Stored data entries

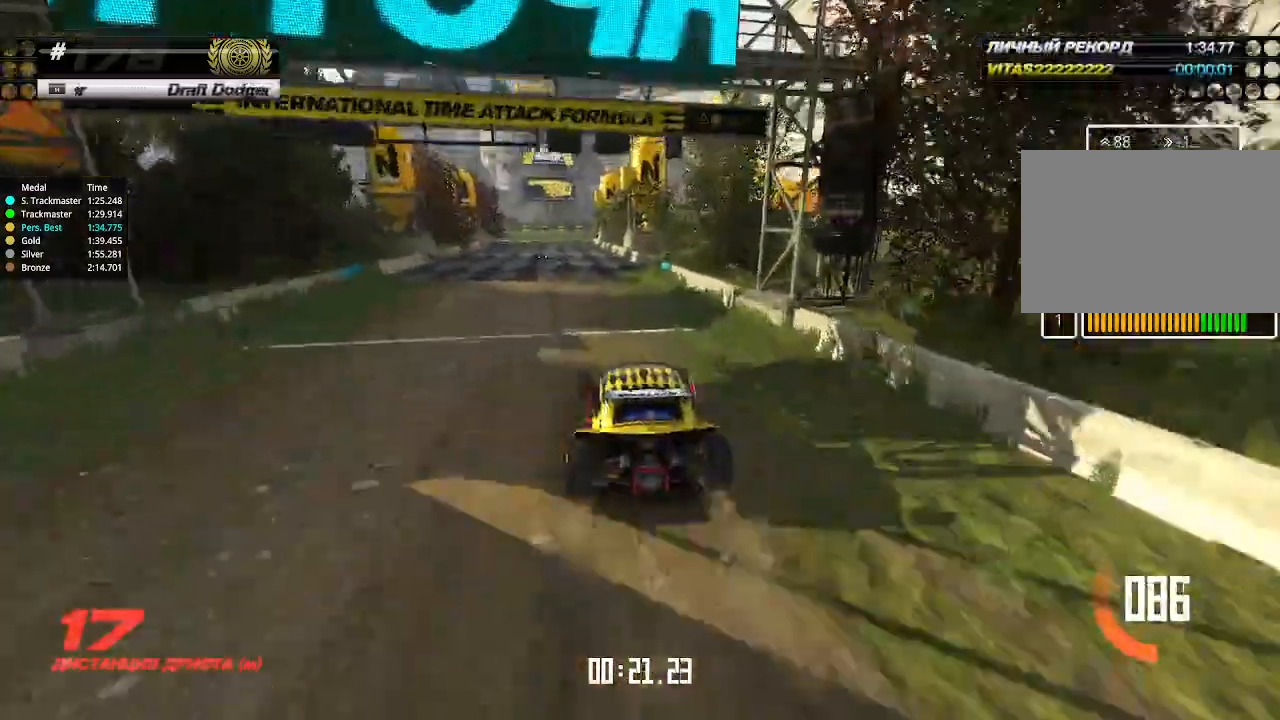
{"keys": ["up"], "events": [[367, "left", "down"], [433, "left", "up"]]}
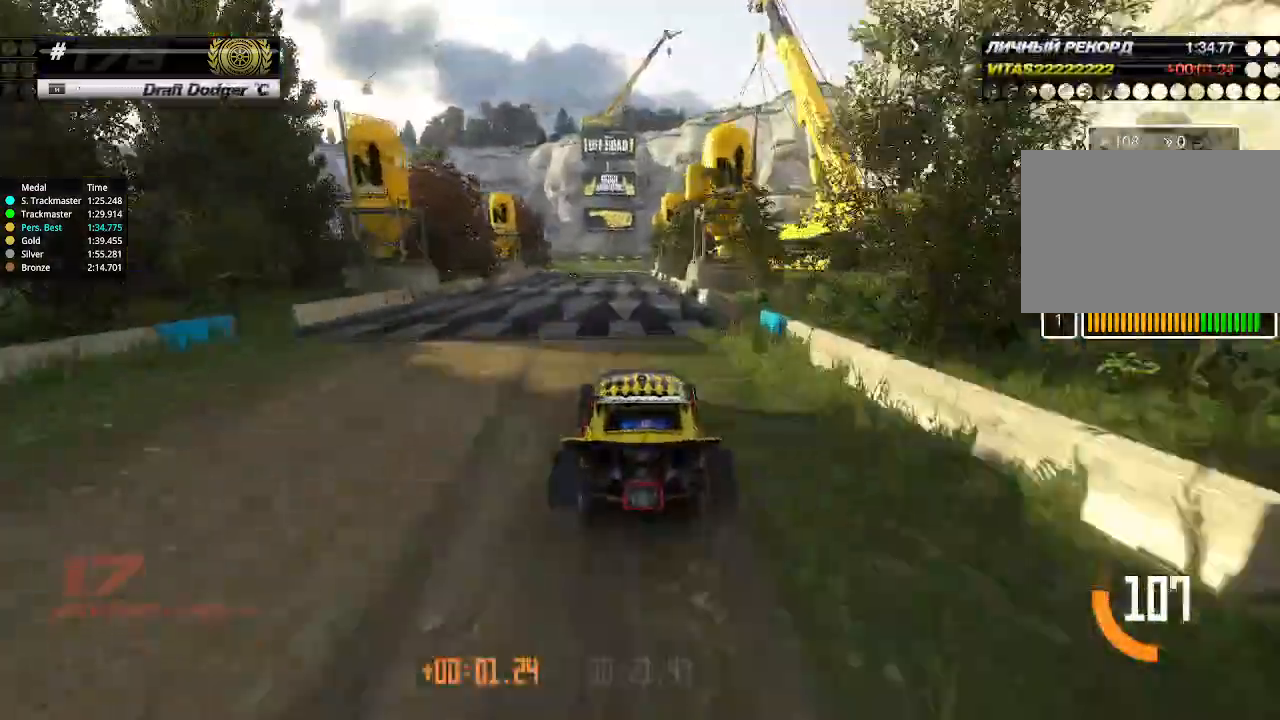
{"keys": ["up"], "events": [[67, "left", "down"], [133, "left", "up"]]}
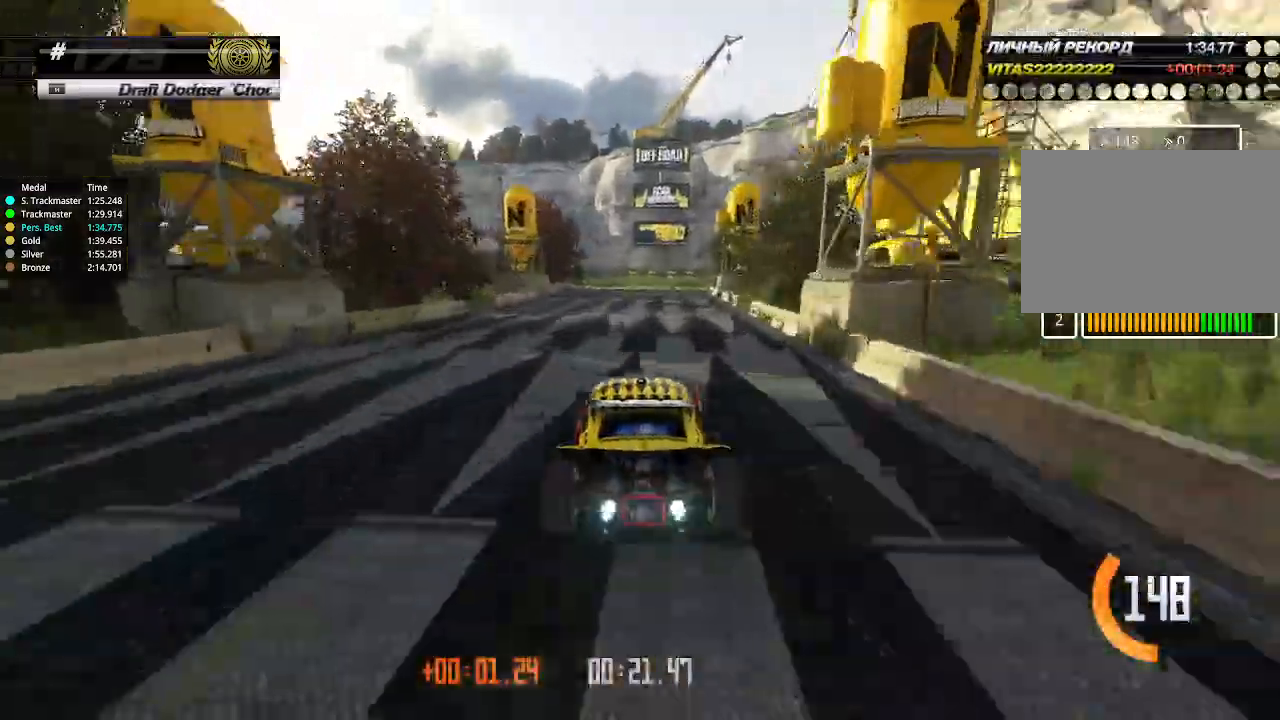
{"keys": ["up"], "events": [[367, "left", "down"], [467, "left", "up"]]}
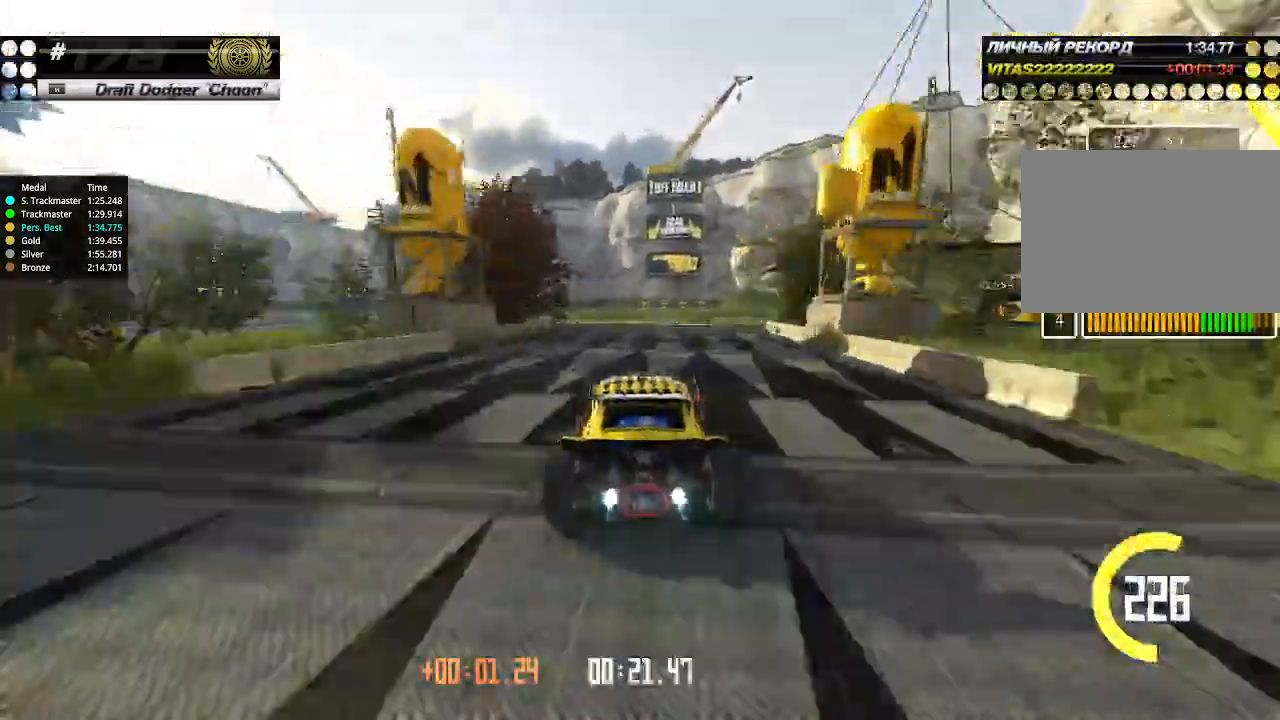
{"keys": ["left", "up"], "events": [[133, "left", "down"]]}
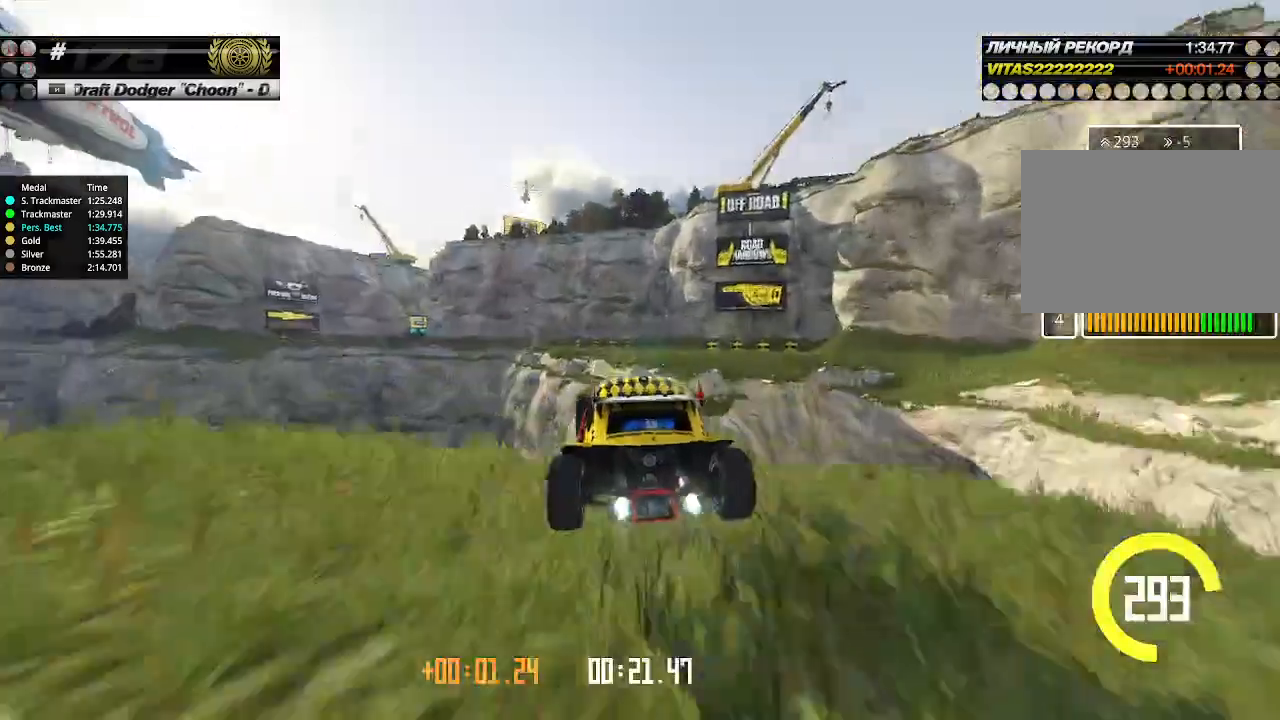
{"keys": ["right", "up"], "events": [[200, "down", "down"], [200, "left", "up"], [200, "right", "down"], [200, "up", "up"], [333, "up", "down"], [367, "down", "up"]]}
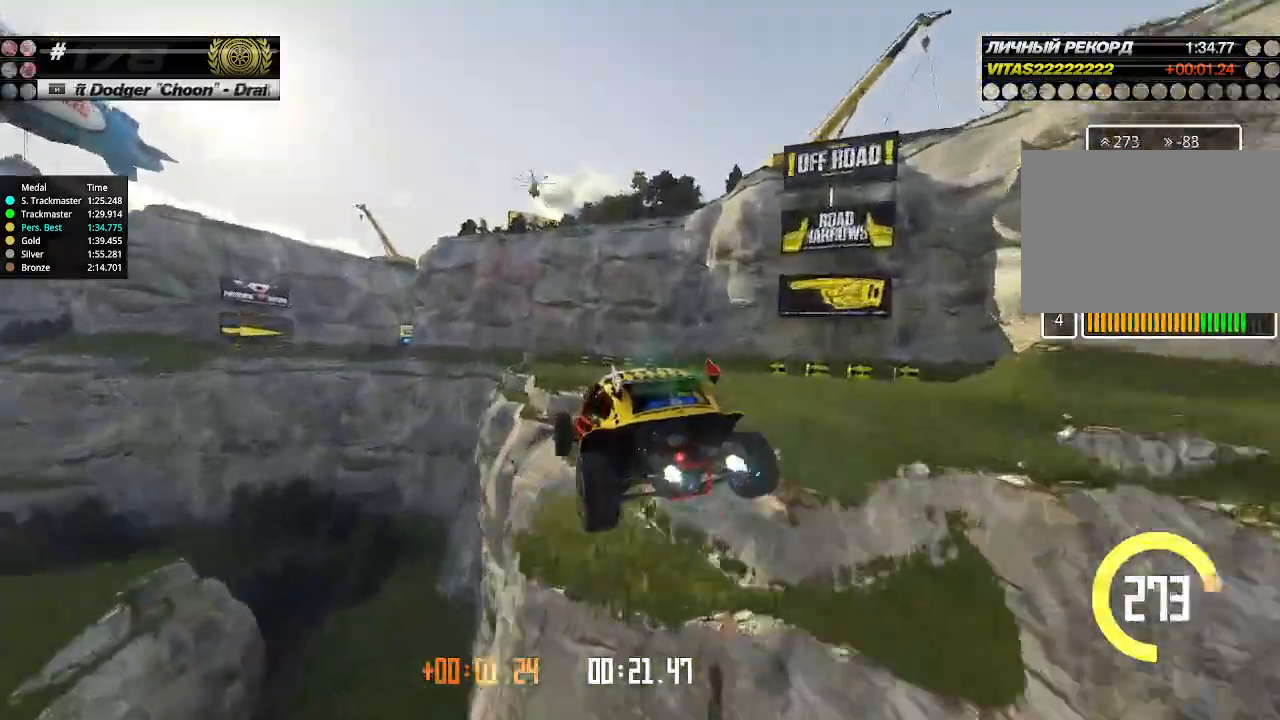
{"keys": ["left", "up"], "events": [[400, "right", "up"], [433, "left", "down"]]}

◆ Exercise objective:
Search the entries for the word "right" and pick out every line that holds it.

◆ Solution:
{"keys": ["right", "up"], "events": [[200, "down", "down"], [200, "left", "up"], [200, "right", "down"], [200, "up", "up"], [333, "up", "down"], [367, "down", "up"]]}
{"keys": ["left", "up"], "events": [[400, "right", "up"], [433, "left", "down"]]}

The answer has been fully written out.